文章來(lái)源:國(guó)際外科學(xué)雜志, 2022,49(3) 


摘 要

近年來(lái),早期乳腺癌的治療順序發(fā)生了根本改變。一些臨床試驗(yàn)表明,取代手術(shù)-輔助化療模式,在手術(shù)前進(jìn)行全身化療(聯(lián)合人類表皮生長(zhǎng)因子受體2靶向治療)具有明顯獲益。新輔助治療可以使原發(fā)腫瘤和淋巴結(jié)降期,可以將不可手術(shù)轉(zhuǎn)變?yōu)榭墒中g(shù),不可保乳變?yōu)榭杀H椋⒖赡鼙苊庖父C淋巴結(jié)清掃。同時(shí)新輔助治療還可以監(jiān)測(cè)個(gè)體的藥敏反應(yīng),以及基于殘留病灶的更準(zhǔn)確的預(yù)后評(píng)估,從而指導(dǎo)術(shù)后的強(qiáng)化輔助治療。新輔助治療的升階及降階治療包括:獲得病理完全緩解的患者可能避免進(jìn)一步化療或降階局部區(qū)域治療,而具有殘留病灶的患者可以在術(shù)后接受強(qiáng)化全身治療。因此,新輔助治療不再是一種選擇,而成為早期乳腺癌準(zhǔn)個(gè)體化治療的標(biāo)準(zhǔn)平臺(tái)。

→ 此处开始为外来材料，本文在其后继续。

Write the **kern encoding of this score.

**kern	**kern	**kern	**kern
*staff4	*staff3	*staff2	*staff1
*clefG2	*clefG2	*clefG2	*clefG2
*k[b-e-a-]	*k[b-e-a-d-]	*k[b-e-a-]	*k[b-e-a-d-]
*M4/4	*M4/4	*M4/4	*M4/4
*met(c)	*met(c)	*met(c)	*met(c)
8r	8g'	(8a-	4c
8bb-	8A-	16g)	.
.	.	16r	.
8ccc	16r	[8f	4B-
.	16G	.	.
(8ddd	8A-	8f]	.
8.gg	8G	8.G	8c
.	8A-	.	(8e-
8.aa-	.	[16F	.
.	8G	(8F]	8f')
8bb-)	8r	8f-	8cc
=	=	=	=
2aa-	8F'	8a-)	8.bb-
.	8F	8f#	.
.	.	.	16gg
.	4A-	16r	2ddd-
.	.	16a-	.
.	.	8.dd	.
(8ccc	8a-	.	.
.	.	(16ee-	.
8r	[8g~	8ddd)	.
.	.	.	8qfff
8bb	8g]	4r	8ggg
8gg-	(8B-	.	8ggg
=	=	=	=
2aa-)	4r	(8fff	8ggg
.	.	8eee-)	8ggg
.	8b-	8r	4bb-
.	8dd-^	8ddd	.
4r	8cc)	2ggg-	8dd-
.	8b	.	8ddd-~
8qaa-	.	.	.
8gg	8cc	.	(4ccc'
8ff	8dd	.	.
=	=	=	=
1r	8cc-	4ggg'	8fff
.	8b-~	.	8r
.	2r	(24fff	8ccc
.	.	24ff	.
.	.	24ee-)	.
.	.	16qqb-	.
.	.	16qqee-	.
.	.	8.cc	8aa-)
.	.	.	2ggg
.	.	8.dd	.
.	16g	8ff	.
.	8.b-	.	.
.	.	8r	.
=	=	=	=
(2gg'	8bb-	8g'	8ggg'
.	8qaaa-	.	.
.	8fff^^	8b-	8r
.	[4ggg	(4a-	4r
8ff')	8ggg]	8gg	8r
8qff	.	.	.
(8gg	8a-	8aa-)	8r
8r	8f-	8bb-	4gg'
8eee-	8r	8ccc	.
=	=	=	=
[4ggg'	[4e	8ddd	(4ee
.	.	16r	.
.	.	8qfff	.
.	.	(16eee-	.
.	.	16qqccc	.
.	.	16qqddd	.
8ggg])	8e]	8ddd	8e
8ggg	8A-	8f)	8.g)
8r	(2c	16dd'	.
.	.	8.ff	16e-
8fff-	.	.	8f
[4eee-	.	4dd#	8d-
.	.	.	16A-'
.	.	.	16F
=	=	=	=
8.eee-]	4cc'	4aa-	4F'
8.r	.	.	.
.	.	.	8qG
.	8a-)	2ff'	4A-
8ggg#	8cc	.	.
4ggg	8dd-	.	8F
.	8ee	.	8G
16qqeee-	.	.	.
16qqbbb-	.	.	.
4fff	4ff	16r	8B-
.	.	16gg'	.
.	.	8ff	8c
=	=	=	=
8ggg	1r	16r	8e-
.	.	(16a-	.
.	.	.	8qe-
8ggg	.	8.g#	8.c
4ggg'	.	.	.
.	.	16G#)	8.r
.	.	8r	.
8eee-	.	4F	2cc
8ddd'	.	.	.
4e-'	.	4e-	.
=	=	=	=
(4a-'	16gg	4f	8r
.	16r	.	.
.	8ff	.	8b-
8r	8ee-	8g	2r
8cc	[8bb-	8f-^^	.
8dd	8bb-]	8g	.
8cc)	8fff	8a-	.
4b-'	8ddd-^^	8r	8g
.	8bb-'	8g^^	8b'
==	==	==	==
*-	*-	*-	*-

早期乳腺癌(Early breast cancer,EBC)的手術(shù)治療是乳腺癌治療中不可或缺的局部治療重要手段。然而,隨著新輔助治療(Neoadjuvant therapy,NAT)的革命性進(jìn)展,手術(shù)-輔助治療固定模式已經(jīng)發(fā)生了根本性的改變。對(duì)于一個(gè)EBC患者而言,如果病情需要進(jìn)行6個(gè)周期的化療,那么化療安排在手術(shù)前還是手術(shù)后,理論邏輯上不會(huì)影響患者的整體治療效果和生存時(shí)間;真實(shí)世界數(shù)據(jù)也證實(shí)無(wú)論是采用NAT還是術(shù)后輔助化療,在遠(yuǎn)期復(fù)發(fā)或乳腺癌病死率方面并沒(méi)有顯著差異[1,2];然而,它的背景是缺少輔助強(qiáng)化治療的數(shù)據(jù)。實(shí)際上,在過(guò)去20年里,NAT被越來(lái)越多地使用,最初的目的是使不可手術(shù)變成可手術(shù),并測(cè)試腫瘤在"體內(nèi)"的化療敏感性[3,4,5]。
自從21世紀(jì)初NSABP[6]關(guān)鍵性研究問(wèn)世以來(lái),NAT的適應(yīng)證隨即擴(kuò)展至可手術(shù)EBC。降期手術(shù)、降期保乳、降期保腋窩[7,8,9]和體內(nèi)藥敏("三降一敏")成為目前醫(yī)療界的廣泛共識(shí)[10]。然而,CREATE-X和KATHERINE臨床試驗(yàn)震撼結(jié)果的公布使得NAT不再是臨床治療的一個(gè)選項(xiàng),而成為EBC常規(guī)治療的個(gè)體化篩選必經(jīng)流程;因?yàn)槌耸中g(shù)獲益外,NAT篩選后的不同結(jié)果能夠顯著改變患者的治療策略及預(yù)后,從而將某些腫瘤亞型個(gè)體帶入為其量身定制的強(qiáng)化輔助治療程序及其可能的簡(jiǎn)化治療程序[11]。筆者認(rèn)為,NAT早已沖破"三降一敏",開(kāi)啟了EBC準(zhǔn)個(gè)體化篩選流程下精準(zhǔn)治療的新時(shí)代。

1 新輔助治療之路

早在1957年,Kennedy等[12]在《癌癥》雜志上發(fā)表了題為"手術(shù)作為乳腺癌激素治療的輔助手段"的文章,闡述了NAT的理念,準(zhǔn)確地描述了聯(lián)合NAT、手術(shù)和放療來(lái)治療非轉(zhuǎn)移性、不能手術(shù)的乳腺癌的可行性。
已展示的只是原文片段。